It is fairly common for students to fall into the trap of pronouncing Spanish words the way they would in their native language. It’s a natural impulse and sometimes hard to control. But do not fret! As challenging as Spanish grammar can be, Spanish pronunciation on the other hand, is pretty straightforward.


Sure, rolling the r, getting the j to sound right (in Argentina, it has a harsh raspy sound), and welcoming the ñ, etc., are important and obvious changes you have to embrace while speaking Spanish. But in this article, we’re going to focus on the more subtle differences…ones that will trick people into thinking you are from Latin America. Here is a must-read guide with five steps (and most common mishaps) that, with practice and perseverance, will get you speaking like a native.


  1. Short and sweet: the vowels
  2. The buzz factor
  3. Two-face: the letter d
  4. T time
  5. The big L


1. Short and sweet: the vowels


There is one specific phoneme (sound) to each vowel in Spanish, no matter what. Yes, this is true. Keep in mind that, generally speaking, vowels are shorter in Spanish than in English. For example, the letter a in English is pronounced longer: ‘aaaee’. In Spanish it is much shorter: ‘ah’. Let’s look at some other examples:


Spanish vowel sounds

English example

Spanish example

a - ah

talk, paw

llama, zapato

e - eh

pet, tennis

esmeralda, este

i - ee

leave, see

historia, isla

o - oh

snow, pollute

horóscopo, oso

u - oo

boot, shoe

usted, basura


2. The buzzing factor


The letters s, z, and x often share a commonality in English: the buzzing sound.

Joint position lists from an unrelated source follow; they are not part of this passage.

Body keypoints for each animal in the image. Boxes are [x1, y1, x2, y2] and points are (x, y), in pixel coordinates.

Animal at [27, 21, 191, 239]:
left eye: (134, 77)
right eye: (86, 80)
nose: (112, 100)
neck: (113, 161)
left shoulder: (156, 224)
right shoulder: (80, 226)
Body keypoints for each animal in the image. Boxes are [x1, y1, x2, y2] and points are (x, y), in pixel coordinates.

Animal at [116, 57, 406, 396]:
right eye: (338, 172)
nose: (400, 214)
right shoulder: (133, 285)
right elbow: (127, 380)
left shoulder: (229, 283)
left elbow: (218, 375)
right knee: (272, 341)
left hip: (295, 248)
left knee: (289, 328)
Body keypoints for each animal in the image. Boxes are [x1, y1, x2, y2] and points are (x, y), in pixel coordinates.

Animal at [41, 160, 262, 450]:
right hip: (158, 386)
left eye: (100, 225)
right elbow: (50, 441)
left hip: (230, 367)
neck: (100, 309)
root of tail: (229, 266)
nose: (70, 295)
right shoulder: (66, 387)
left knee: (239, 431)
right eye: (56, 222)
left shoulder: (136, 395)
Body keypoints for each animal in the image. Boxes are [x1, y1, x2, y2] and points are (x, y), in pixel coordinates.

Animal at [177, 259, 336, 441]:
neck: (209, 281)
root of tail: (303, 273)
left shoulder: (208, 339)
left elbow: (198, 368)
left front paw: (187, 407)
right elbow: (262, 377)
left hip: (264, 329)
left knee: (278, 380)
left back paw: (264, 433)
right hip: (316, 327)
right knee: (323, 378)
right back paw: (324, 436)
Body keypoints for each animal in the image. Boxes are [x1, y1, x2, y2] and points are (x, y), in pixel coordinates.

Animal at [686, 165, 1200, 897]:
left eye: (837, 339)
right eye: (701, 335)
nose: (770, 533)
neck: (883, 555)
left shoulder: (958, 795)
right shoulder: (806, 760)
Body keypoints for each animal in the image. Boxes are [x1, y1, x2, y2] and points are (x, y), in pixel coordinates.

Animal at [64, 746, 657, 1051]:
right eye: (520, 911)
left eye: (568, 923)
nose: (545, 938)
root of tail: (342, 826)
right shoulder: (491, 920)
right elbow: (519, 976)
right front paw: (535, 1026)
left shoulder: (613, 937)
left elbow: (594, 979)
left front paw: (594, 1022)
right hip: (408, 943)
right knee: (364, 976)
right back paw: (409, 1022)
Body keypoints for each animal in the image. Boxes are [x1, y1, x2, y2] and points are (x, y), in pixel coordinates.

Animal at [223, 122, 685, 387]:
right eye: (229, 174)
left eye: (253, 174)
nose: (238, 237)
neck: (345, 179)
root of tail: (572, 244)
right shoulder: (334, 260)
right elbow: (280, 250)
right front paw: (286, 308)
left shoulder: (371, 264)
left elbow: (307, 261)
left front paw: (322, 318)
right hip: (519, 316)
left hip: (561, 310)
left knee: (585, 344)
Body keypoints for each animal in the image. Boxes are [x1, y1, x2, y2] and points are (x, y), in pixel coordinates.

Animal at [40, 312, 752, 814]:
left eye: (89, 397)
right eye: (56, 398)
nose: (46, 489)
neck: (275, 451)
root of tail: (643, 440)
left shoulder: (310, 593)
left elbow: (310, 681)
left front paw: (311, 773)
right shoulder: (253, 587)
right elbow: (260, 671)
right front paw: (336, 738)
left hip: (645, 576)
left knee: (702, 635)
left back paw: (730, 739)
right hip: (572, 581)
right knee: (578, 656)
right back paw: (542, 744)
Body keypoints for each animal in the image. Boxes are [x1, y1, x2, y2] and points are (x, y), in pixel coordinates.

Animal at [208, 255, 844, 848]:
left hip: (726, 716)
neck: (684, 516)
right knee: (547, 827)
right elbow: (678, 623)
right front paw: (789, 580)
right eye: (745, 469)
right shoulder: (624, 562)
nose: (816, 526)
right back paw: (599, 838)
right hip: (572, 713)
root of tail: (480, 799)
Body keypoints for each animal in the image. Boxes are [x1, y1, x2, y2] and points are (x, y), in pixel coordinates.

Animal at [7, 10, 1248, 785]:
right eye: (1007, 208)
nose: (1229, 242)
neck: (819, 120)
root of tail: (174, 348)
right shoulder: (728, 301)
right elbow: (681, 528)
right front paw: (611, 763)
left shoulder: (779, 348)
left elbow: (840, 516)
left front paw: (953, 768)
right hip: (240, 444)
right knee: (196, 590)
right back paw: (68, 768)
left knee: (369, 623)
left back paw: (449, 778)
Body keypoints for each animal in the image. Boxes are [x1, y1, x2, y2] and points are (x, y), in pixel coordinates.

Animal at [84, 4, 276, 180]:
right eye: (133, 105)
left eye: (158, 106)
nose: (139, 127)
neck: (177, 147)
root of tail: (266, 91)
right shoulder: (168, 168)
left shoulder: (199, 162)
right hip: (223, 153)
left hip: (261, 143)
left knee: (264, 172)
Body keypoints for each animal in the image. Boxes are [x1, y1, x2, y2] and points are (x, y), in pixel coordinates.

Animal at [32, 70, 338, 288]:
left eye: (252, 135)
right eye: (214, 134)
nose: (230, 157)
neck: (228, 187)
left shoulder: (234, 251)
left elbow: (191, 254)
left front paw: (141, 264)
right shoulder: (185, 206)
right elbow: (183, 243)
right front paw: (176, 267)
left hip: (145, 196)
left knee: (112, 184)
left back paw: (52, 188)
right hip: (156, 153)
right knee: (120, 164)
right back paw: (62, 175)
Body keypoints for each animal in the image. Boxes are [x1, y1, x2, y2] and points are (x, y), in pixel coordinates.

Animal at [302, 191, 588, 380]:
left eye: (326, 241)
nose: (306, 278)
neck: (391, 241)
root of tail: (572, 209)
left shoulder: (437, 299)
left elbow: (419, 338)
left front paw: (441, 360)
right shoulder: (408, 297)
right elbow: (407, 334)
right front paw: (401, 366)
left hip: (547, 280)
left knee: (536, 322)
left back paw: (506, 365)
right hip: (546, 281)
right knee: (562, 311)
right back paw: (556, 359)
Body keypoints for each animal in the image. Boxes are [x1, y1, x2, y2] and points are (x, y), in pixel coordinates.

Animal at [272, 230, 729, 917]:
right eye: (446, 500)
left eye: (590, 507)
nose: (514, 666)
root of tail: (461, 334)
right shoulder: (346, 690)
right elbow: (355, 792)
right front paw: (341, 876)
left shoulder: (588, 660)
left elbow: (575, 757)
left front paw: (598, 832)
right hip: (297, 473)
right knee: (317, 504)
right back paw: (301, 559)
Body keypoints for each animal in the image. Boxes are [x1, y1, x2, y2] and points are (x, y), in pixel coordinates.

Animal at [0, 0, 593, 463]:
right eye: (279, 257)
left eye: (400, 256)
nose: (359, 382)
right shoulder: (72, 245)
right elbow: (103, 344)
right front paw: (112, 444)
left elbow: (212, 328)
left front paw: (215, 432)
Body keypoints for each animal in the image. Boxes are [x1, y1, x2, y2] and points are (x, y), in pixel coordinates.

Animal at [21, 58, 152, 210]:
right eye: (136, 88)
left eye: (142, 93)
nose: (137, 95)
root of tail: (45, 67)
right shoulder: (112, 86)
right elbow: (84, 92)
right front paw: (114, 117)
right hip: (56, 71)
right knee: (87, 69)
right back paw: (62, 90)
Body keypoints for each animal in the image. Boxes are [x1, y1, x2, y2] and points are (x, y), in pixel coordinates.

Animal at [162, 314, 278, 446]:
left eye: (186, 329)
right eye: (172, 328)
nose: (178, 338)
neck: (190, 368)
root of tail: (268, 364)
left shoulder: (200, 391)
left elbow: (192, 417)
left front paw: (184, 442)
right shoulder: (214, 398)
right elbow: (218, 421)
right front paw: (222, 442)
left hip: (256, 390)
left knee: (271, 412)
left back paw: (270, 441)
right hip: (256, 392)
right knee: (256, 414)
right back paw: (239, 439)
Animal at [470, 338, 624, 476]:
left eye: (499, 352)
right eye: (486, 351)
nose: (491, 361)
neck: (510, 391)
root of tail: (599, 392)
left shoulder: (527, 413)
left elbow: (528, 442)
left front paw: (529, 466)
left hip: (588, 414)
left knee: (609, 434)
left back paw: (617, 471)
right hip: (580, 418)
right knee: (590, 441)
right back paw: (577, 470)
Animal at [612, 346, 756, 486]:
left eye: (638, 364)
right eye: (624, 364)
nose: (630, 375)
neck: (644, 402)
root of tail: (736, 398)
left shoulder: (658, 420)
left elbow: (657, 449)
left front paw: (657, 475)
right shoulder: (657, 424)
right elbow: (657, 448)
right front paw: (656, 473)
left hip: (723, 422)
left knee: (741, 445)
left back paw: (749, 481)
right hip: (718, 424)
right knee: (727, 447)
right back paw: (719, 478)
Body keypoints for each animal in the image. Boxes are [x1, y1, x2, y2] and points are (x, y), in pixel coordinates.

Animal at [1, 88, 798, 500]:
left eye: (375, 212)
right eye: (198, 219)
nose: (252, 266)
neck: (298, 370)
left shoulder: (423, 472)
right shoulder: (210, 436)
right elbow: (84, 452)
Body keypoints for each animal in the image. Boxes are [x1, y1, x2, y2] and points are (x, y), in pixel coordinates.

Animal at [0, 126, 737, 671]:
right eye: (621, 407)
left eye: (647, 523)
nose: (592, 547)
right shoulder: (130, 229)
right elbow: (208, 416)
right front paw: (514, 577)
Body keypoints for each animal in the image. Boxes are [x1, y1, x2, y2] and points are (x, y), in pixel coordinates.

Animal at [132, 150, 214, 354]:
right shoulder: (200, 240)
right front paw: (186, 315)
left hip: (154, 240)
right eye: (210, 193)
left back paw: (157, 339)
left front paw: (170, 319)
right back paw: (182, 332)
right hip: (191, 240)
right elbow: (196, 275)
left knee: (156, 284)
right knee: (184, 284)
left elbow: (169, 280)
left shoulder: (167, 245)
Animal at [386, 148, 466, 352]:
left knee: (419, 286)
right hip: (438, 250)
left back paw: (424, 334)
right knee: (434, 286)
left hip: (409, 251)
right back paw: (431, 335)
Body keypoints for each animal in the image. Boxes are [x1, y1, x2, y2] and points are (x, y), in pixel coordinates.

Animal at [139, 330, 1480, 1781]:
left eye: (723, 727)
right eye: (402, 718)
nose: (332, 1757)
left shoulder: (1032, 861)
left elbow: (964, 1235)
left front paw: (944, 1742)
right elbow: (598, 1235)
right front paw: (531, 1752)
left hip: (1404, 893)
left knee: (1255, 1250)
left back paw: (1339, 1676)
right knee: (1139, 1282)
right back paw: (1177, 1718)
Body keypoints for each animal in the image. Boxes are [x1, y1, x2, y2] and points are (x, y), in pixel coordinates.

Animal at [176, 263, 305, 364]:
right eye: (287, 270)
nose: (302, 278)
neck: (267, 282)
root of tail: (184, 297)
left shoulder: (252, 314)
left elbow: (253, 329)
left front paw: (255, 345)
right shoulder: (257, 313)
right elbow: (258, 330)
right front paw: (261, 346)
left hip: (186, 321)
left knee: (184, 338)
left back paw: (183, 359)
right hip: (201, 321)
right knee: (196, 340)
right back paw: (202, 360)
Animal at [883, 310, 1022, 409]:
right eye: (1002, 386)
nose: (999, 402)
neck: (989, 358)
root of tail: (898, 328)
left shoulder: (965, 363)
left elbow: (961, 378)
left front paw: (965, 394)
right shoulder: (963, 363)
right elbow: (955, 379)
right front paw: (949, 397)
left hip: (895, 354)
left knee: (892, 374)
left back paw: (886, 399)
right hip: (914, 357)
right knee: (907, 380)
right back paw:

Let’s start with s. In Spanish, the letter s always has the hard s sound, like in the English words “sand, sandwich, and soccer”. However, in English the s is also pronounced with a z sound with words like “music” or “prison”. In Spanish, we only use the hard s. Now try saying a few examples with the hard s: música, prisión, ilusión, extensión, ocasión, televisión…


But that is one stubborn buzz. Now let’s talk about z. An English speaker’s natural impulse would be to make a buzzing sound for the letter z. In Latin American Spanish, the letter z has the hard z sound instead. For example the Spanish word zebra is pronounced “seh-brah”. Other words you can practice with are: azúcar, azalea, azafrán, zapato, lechuza, azul, zorro...


Last but not least: the letter x. When saying words in Spanish that contain the letter x, avoid falling into the buzz trap. For instance, let’s take the English word “exam”. Really it is pronounced “eggzam”. However, the same word in Spanish (examen) is pronounced with a ks sound (much like the English word x-ray, and remember to apply what you already learned about the s. You know the drill by now): “ek-samen”. Other examples are: exacto, boxeo, elixir, exagerar, anexo, axila, and ¡Auxilio!


3. Two-face: the letter d


The Spanish d has two different sounds: hard and soft. Generally speaking, the hard d resembles the d in the words “dig, dog, dinosaur”, etc., with the difference that the tongue touches the back of the front teeth, rather than the hard palate. The Spanish (hard) d is not as hard as the English one. The hard d is commonly found at the beginning of a word, or after the letters n and l. Examples are: doctor, fondo, and falda.


The soft d is most commonly found between vowels. It is pronounced like the English th sound in the word “rather” (placing the tip of the tongue between the top and bottom teeth). Examples are: dedo, además, and orden.


4. T time


Beware of the puff of air in the English pronunciation for the letter t (in words like tiger, tangerine, or time) and you’ll be fine. Meaning, in Spanish, the t sound is softer. Just like the hard d, allow your tongue to touch the back of the front teeth and go for it. Now let’s practice, again, without the puff of air! Tormenta, tigre, tiempo, tomate...


5. The big l


In English, when using the letter l, the tongue is curved a little and touches the top of the mouth. Try saying the word “love” and feel the shape of your tongue curve or bend.


However, in Spanish, we don’t curve the tongue when saying the l sound. When saying the Spanish words lechuga and loco, don’t curve the tongue, but put the tip of the tongue right behind the front teeth. Other examples are: limón, elefante, lápiz, and lágrima.


When speaking Spanish, to sum up:


  • Keep it short with the vowels
  • Lose the English buzzing sound
  • Embrace new sounds
  • Keep the d on the softer side
  • Train your tongue


Now you have the tools to sound more like a Spanish native speaker! All you need is…you guessed it. Practice, practice, and practice! You are not only learning new sounds; but you’re also training your mouth to move differently and that takes patience, perseverance; and most importantly, a positive attitude.


Take some time after a lesson, when the Spanish is still fresh in your head, to practice those challenging words again, and again. Focus on training your mouth to move correctly. If you’re time constrained, then multitask: practice it in the shower, on your way to work, or in your sleep! (If you can pull off the last one, then I want to know your secret). Work diligently with your italki teacher and don’t forget to have fun with it!